Originally Posted by
ragingpup
I said I'd link to economists, not financial institutions. You're trying to link everything to financial institutions as you are clinging on to the ifs and think that anything that isn't a similar institution won't count as an opposite viewpoint to your own.
The Canary wasn't the publisher of the economists critique. She did that herself. The canary just happened to link to it. As I think you well know, she did not do the critique for the canary.
The economists I linked to provide a comprehensive reasoning. It just doesn't match your own ideology and what you think will happen, that's all. You predict that it is inevitable that companies will inevitably pass on the costs to the people it serves (worker /customer/ahareholder. I predict that they world be wise, in a competitive market, not to do this, but to simply accept the new rates and the potential benefits of productivity, happier workforce. Again, I can't pass that up as an inevitable outcome, but neither can you. That's the point that a few of us are trying to get through to you.
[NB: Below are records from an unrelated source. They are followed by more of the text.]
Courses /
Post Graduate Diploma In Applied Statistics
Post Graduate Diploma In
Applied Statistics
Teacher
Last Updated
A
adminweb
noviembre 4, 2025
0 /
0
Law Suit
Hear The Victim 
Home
Re: higher tax and corporate tax rates under labour's plans world still be competitive with other countries in the EU as headline rates. That's what i was referring to. Adding in the other rates that will hit business which the ifs refer to as overall tax rates sounds like labour overreaching and I wish they hadn't. I've said all along that we need to remain competitive with raised taxes. As I said, we have gone too far with the overall package and given more ammo to critics than they would have thrown anyway. As I said, not without risk, but doing nothing a la the tories manifesto, we already know the outcome: underfunded services and the continuation of many, many deaths of our vulnerable citizens on the streets and through lack of essential care. That for me is a huge price to pay.
But evasive over Red Ed. You suddenly seem to struggle with details of an an event four years ago. Did you vote for him? If not, what policies of his put you off?
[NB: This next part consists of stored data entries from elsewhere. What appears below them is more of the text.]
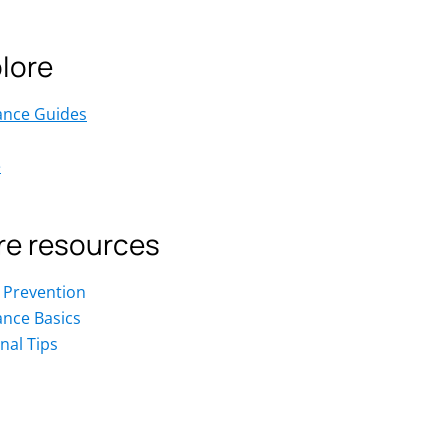
lore
ance Guides
e
e resources
 Prevention
ance Basics
nal Tips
And again, I'll ask the question of what you would do differently. Just to recap, you have stated that a penny in the pound won't give us close to what we need. I agree. We need something big and bold, a new way surely as what we are doing surely isn't working if what you say about what we need not being closer to being covered by a penny from us all. I agree it is very difficult. But you don't seem to advocate anything different to the status quo. So what bolder policies would you actually support that might have an impact on providing what we need?